Teaching a kid to fish does not have to be difficult, if you follow the right steps. There is an old Chinese proverb that states:
“Give a man a fish and you feed him for a day. Teach a man to fish and you feed him for a lifetime”. How true that is, teach a kid to enjoy fishing and you will have a lifetime fishing partner! I taught my kids to fish, while pulling out my hair, and now they love it. I will show you how to take the pain out of this task so that they will come to love fishing and the outdoors.
First and foremost you must be patient with your kids as they learn to cast for the first time check more buying guide best wood router . They become aggravated when they can’t cast as far as you can, then quickly want to move on to another task that they already have an interest in. Out comes the Game boy. I created a game for my kids that we played at home in the yard; you may find this fun and helpful.
Make three targets and set them out in the yard at ten, fifteen, and twenty feet away. Then assign a point value for each target, say ten, fifteen, and twenty points. We always played to a score of fifty. They may only play once or twice a week so let them win some too! Now you have a game they can play to learn the task of casting before you go to the lake.
Now that you have a cast master, it’s off to the fishing hole!
Show them how to properly tie a fishing knot by tying on your hook on your line as they follow along, tying on their own hook. This can be done in conjunction with the casting game. In steps frustration, don’t let them struggle with this task too long or they will lose interest. Out comes the Game boy. Ask them if they want you to do it, remember it has to be a fun experience.
Now for the prey, be sure to target fish that are easy to catch. Bluegills for example are abundant around most docks and marinas, and are very easy to catch. Use very small hooks and a small piece of worm for bait with a bobber.
Crappies are also easy to catch, and eat; they are located around boat docks with brush piles under them. Check with local marinas to see if they have a crappie house, if you don’t have a boat. Using live minnows for bait and a bobber so they can see when they get a bite.
Catfish are also simple to catch. They are bottom feeders and eat minnows, stink bait, and a host of over the counter and home made baits as well. I recommend a sliding weight above the hook. Let the fish take the bait on a free line, if they feel the resistance they will drop the bait. Set the hook while the line is moving and you will catch the fish almost every time.
Don’t try to make them a bass pro on the first trip, keep the action fast. I recommend a Zebco 33 spin cast reel. It’s very dependable and near indestructible, it will last them for many years. Use a light rod not more than 5’6″ long, any longer than that and their casting accuracy goes way down. Also with a light rod that one pound crappie seems to be as big as a whale. I would buy monofilament line not larger than 10 lb test in strength. Heavier line will make it more difficult to cast, and I believe lighter line catches more fish. A small tackle box is a must have for every junior angler!
Don’t go out there and set junior up with a crappie rig and you tie on this pretty spinner bait, they will want to use the same bait as you do. Stay away from treble hooks! There are way too many points to stick into too many different places.
As I close be sure to teach them about conservation. Keep only what you will eat. Don’t throw your excess bait into the lake, give them to another fisherman. Don’t keep them out there all day, if the fish aren’t biting try skipping some rocks. You may also consider hiring a fishing guide! They get paid to catch fish.
One of the best time of the season to hunt for trophy deer is after the more “laid-back” hunters hang up their guns for the year. They have returned to their homes hiding from the extreme cold and found a place on the couch where they can focus on the sports shows on the television until the ground thaws.
This is also the best time of the season because it is following the rut, when bucks get back to their normal routine. This doesn’t necessarily take a long time, maybe a week or two after the regular gun season. When the deer get back to what deer do; eat and bed down. Once the winter unleashes its fury and there is a definite cold in the air and snow on the ground. If you can get this right combination, you are set for a great late season in the deer woods.
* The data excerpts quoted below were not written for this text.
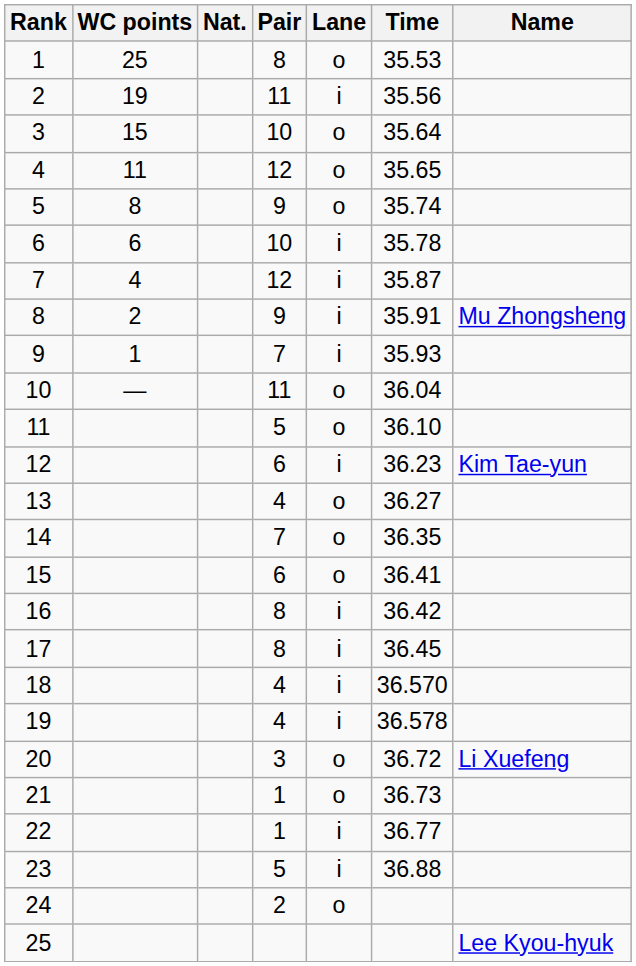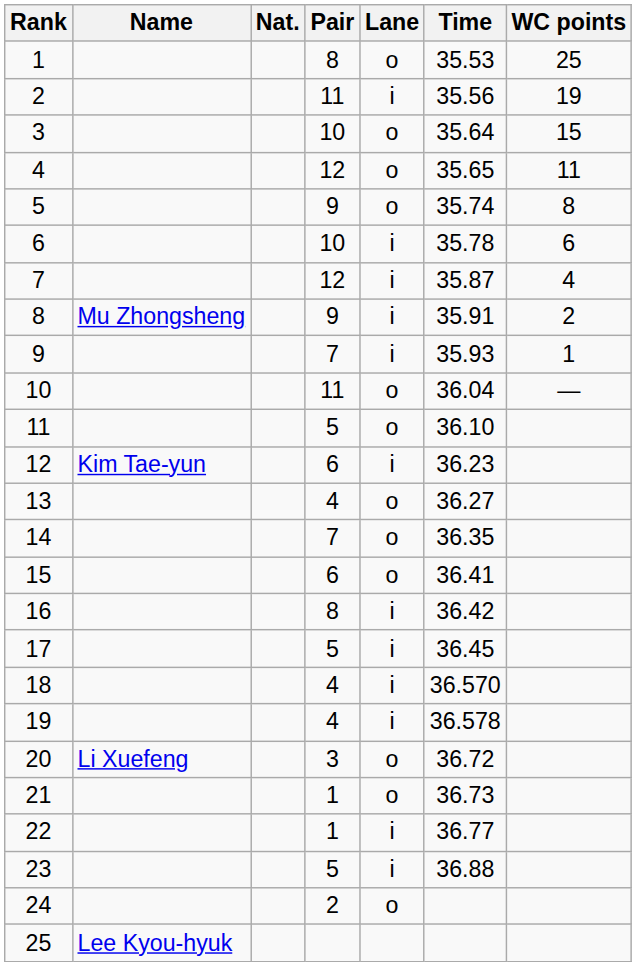columns swapped: Name <-> WC points
17 | Pair: 8 -> 5
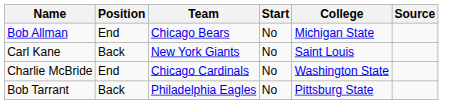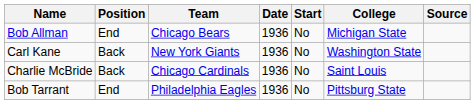+ column: Date | 1936 | 1936 | 1936 | 1936
Carl Kane | College: Saint Louis -> Washington State
Charlie McBride | Position: End -> Back
Charlie McBride | College: Washington State -> Saint Louis
Bob Tarrant | Position: Back -> End
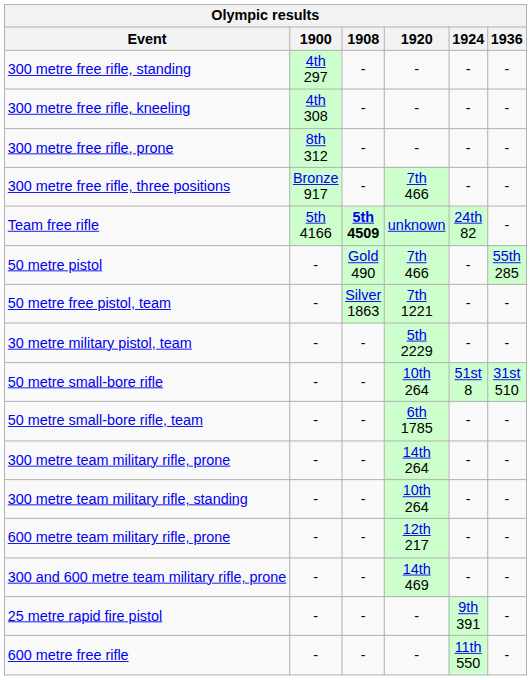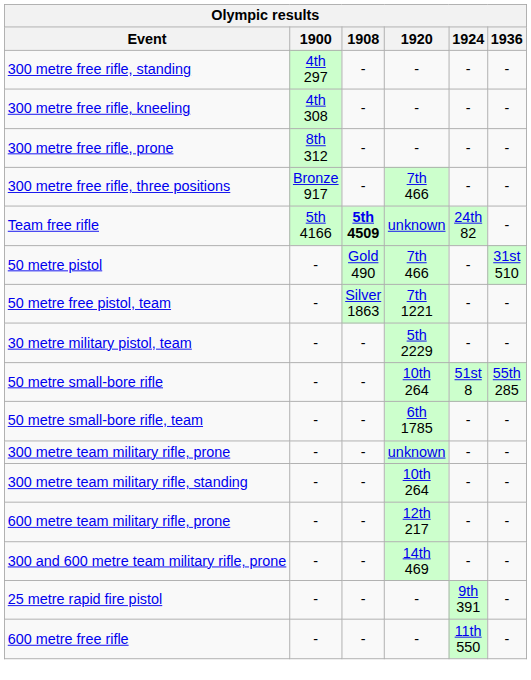50 metre pistol | 1936: 55th 285 -> 31st 510
50 metre small-bore rifle | 1936: 31st 510 -> 55th 285
300 metre team military rifle, prone | 1920: 14th 264 -> unknown
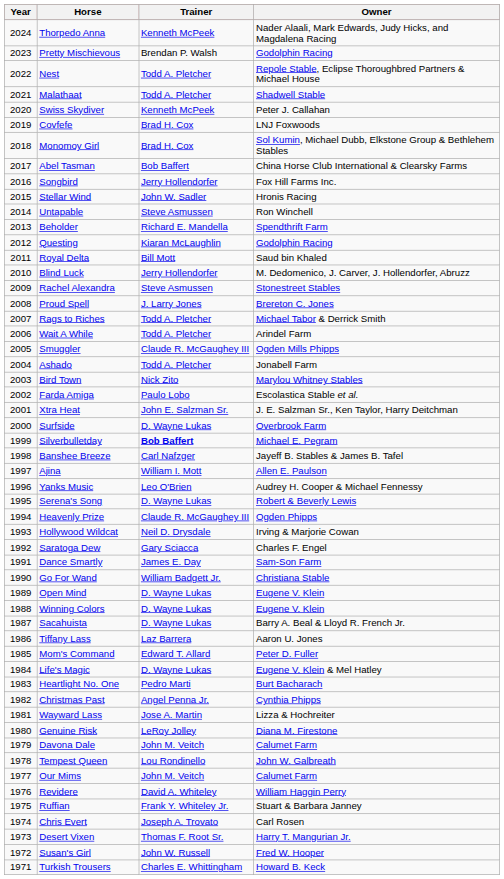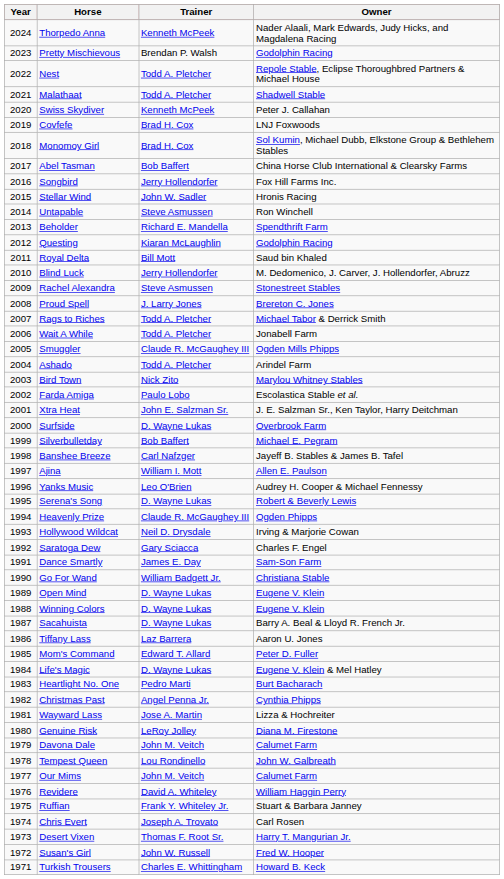Wait A While | Owner: Arindel Farm -> Jonabell Farm
Ashado | Owner: Jonabell Farm -> Arindel Farm
Silverbulletday | Trainer: bold -> normal
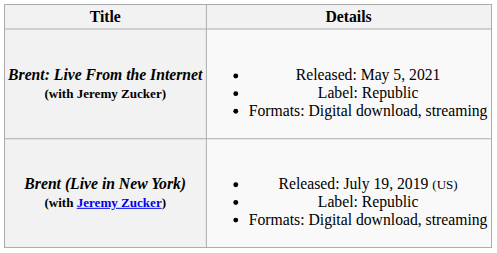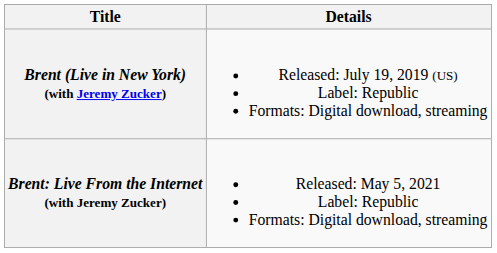rows swapped: Brent (Live in New York) (with Jeremy Zucker) <-> Brent: Live From the Internet (with Jeremy Zucker)
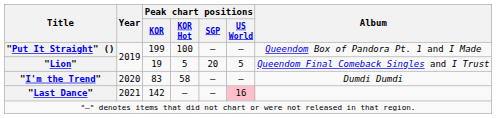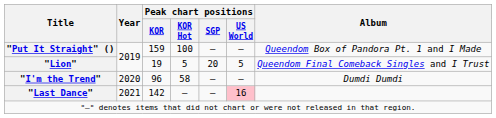"Put It Straight" () | Peak chart positions / KOR: 199 -> 159
"I'm the Trend" | Peak chart positions / KOR: 83 -> 96
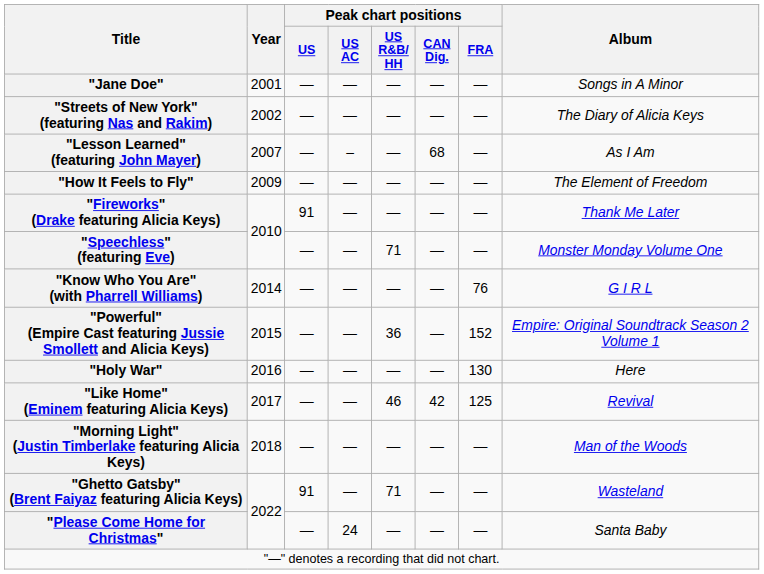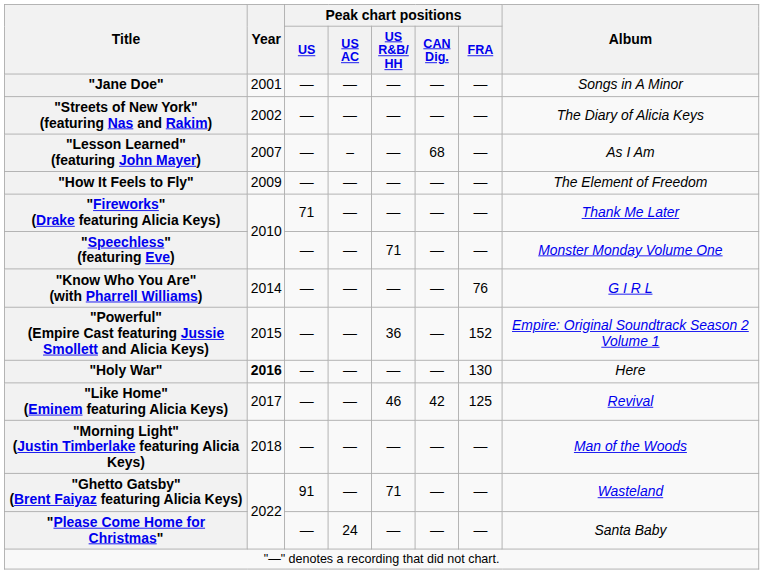"Fireworks" (Drake featuring Alicia Keys) | Peak chart positions / US: 91 -> 71
"Holy War" | Year: normal -> bold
This provides the hunter with the perfect storm and allows us the opportunity to discuss some late season tips for hunting deer. Success in the late season then becomes knowing three things; where do the deer eat, where do they bed and how do they get between both places. If the winter has thrown out its blanket of snow, finding these paths will be extremely easy. Gather as much information on this triad as possible. This is key for your late season success.
The smart hunter understands that deer generally bed in different places in the winter than during summer months. In the winter, deer use very heavy thickets to bed. These areas are often too difficult for a hunter to get through without completely letting the deer know you’re there. Not to mention the fact that the area covered by a deer during the winter months is always multiplied 10 fold due to the fact that the food sources that were once plentiful and close by have been harvested, so greater distances are often necessary to garner the food they need.
It should be noted that even though the area covered by the deer in winter months increases, the deer remain very concise about the areas that they bed and eat in. They will travel in their smaller area until the food is consumed or destroyed by the winter weather, then they move on within the larger area to locate food and the process repeats.
Consider the available food sources. As most hunters know, deer do like acorns. In the late season though, these acorns have often times become food for worms, squirrels or other animals. If this is the case, this makes them less than appealing to the deer roaming the area in search of food.